Fenerbahçe sevgisi mi? o başka. Ben Kızıltoprak'da doğdum büyüdüm. İlkokulu Fenerbahçe'de, orta-okul liseyi Kadıköy'de okudum. Üniversiteye kadar bütün hayatım Kızıltoprak-Kalamış-Fenerbahçe-Bağdat Caddesi-Kadıköy çemberinde geçti. Halen Kalamış'da Fenerbahçe muhtarlığına bağlı oturuyorum. Buraları çok seviyorum. Fenerbahçe parkına bayılıyorum. Kızımla gidiyorum şimdi. İpek'i 20 günlükken ilk götürdüğüm yer Fenerbahçe parkıydı. Ağaçlarını, kedilerini, adalar manzarasını, denizini herşeyini çok seviyorum. Bana göre İstanbul'un en güzel yeri bizim buralar. Dolayısıyla ben doğup büyüdüğüm, yaşadığım ve çok sevdiğim semtin takımını tutuyorum. Fenerbahçe sevgisi başka birşey, buna katılıyorum. Bugün Beşiktaş'ı yenmişiz mesela, sevindim ama o kadar. Maçı izlemedim, televizyon pek seyretmiyorum artık zaten, öncesini ve sonrasını bilmiyorum ama internetten sonucuna bakmadan duramadım. Camdan bakıp maç sonrası trafikteki kalabalığı görünce bir zamanlar ben de şimdi maçtan çıkmış oluyordum dedim ve o günler bayağı uzak geldi. Belki yıllar sonra stadlar daha farklı olur, isterim İpek'i maça götüriyim. Ama şimdiki gibi bir ortama götürmek ister miyim? kesinlikle istemem.

4 yorum:

  1. :) ben de her yazina, `bizde soyle, bizde boyle` diye yorum yaziyorum ama napayim,, tekin de hasta fenerbahceliydi, biz cikmaya basladigimiz sirada fb nin durumu cok iyi olmadigi icin futbol hk fazla konusmuyormus,, sonradan tv de yorum programlari dahil hayatinin onemli bir kismini fb yi takip icin ayirdigini gormustum,, simdi de sike meselesi filan yine uzak kaldi, ayri dustu sevdasindan ama fb altin gunlerine donse bilmem ki yine eskisi gibi fanatik olur mu?

    YanıtlaSil
  2. çok iyi yapıyorsun, ben de öyle yapıyorum ki.
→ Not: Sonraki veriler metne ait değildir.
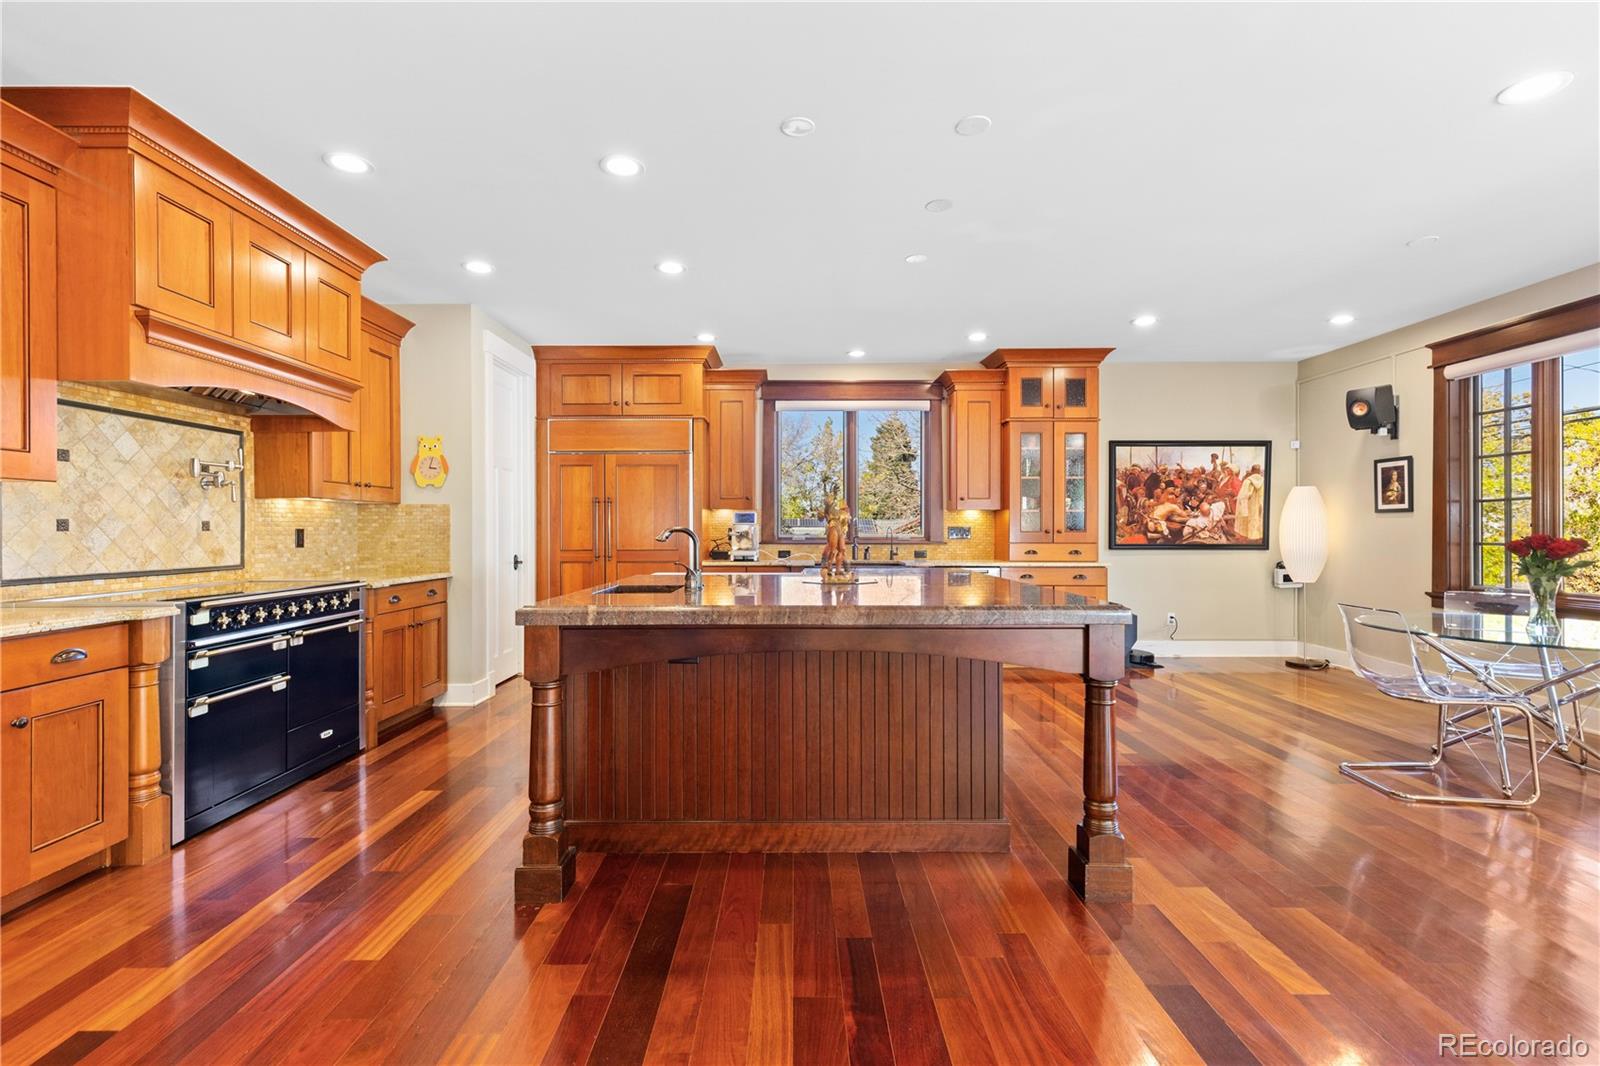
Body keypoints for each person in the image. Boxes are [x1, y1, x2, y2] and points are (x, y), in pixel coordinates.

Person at [1234, 463, 1266, 541]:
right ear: (1259, 471)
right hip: (1260, 505)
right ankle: (1257, 538)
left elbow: (1243, 496)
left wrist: (1238, 499)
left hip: (1249, 506)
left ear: (1252, 471)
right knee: (1258, 520)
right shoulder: (1264, 481)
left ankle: (1248, 537)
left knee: (1248, 521)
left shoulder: (1247, 481)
Ben de isterim fb'nin altın günlerine dönmesini. Bu durumda bence Tekin de tekrar eski fanatik günlerine dönebilir hatta Yaban'ı da ortak eder, alırız Yaban'a fb forması, atkısı vs. :)

    YanıtlaSil
  3. Hem Yalçın'a hem sana katılıyorum.
    Her ne ise her insanın peşinden koştuğu bir tutkusu olmalı bence :)

    YanıtlaSil
  4. tutku seni yükseltiyorsa tamam ama sana ve/veya başkalarına zarar veriyor ve seni aşağılara çekiyorsa bir daha düşünmek gerekir sanırım... öyle değil mi?